We note the distinction; however, appellants' release specifically includes injuries "whether known or unknown." Texas courts have been very consistent in ruling that ignorance or mistake about the contents of a release, or failure to read the release, is not grounds for avoidance thereof. McClellan v. Boehmer, 700 S.W.2d at 692; Tobbon v. State Farm Mut. Auto. Ins. Co., 616 S.W.2d at 245.

Lastly, appellants ask us to find that such a release offends public policy. They rely on Exxon Corp. v. Brecheen, 526 S.W.2d 519 (Tex.1975). However, in Exxon, the circumstances were quite distinguishable. The plaintiff was required to sign a release prior to entering a chemical plant. This release was a routine requirement for everyone entering the premises. It purported to waive any claims of Exxon's possible future negligence. The court found that such a release was void as against *687 public policy. The release before us is not comparable to the Exxon release.

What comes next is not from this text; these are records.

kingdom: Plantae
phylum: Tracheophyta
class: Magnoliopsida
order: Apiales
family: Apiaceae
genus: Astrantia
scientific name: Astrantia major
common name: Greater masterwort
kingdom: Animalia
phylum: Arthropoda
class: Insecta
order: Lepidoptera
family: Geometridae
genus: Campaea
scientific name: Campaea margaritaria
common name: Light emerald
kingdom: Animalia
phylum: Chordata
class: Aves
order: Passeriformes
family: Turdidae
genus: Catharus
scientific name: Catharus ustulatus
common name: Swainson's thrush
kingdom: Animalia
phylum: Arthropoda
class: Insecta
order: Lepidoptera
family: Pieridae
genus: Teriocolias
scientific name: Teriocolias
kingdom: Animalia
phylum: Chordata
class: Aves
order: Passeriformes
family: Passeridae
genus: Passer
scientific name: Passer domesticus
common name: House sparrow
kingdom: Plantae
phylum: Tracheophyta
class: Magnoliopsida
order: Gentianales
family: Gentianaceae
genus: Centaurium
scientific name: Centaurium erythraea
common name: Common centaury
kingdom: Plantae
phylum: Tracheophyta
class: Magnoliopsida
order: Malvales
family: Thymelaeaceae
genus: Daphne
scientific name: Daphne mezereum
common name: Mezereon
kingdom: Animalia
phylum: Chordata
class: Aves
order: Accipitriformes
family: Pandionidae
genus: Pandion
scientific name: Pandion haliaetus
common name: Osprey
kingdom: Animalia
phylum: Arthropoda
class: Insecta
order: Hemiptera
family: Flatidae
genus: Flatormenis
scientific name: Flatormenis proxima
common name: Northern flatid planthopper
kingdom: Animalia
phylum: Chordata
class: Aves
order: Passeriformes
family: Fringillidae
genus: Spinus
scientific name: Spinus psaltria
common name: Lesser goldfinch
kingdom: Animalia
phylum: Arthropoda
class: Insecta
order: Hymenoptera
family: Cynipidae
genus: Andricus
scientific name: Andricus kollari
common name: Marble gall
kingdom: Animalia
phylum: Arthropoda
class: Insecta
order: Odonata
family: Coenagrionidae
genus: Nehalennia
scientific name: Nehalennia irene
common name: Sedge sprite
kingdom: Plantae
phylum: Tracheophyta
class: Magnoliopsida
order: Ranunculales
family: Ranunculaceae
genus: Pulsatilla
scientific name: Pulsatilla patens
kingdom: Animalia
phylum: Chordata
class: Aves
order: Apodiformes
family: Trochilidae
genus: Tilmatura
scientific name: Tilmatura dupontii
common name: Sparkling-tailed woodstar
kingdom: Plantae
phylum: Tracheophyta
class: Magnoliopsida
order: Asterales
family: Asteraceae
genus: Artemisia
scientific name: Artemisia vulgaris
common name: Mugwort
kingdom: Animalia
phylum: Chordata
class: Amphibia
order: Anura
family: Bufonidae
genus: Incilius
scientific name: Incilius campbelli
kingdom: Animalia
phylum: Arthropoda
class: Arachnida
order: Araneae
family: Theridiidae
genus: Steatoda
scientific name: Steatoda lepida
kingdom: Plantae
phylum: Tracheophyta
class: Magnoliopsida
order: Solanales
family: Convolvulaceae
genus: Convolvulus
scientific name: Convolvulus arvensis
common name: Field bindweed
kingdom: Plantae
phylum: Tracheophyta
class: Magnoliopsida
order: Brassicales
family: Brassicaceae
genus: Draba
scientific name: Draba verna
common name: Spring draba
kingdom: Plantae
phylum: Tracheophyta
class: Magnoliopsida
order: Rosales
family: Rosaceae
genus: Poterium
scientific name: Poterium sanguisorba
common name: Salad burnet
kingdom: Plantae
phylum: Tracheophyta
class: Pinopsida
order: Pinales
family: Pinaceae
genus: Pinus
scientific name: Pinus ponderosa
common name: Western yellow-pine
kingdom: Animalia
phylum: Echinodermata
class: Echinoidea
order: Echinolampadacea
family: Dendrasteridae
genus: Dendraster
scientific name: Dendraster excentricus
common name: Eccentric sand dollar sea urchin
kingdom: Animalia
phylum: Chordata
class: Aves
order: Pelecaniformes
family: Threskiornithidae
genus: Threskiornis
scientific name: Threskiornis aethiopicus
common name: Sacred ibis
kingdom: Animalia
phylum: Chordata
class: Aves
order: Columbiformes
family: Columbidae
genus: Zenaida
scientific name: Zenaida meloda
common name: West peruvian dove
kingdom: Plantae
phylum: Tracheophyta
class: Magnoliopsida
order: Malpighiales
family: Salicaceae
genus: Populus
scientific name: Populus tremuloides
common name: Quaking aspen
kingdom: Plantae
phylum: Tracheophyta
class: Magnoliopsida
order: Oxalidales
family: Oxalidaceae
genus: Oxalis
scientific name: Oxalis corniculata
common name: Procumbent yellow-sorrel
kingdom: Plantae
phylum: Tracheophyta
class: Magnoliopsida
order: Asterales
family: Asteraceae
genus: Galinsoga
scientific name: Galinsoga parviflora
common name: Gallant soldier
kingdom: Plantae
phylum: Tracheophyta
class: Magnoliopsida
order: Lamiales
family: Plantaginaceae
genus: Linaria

A release is not against public policy simply because the person signing it failed to read it or question it. Absent a showing of fraud or ambiguity, the person signing the release cannot avoid its consequences. A release, valid on its face, until set aside, is a complete bar to any later action based on matters included in the settlement agreement and covered by the release. Tobbon v. State Farm Mut. Auto. Ins. Co., 616 S.W.2d at 245. Therefore, the trial court did not err in granting appellee's motion for summary judgment.

The judgment of the trial court is affirmed.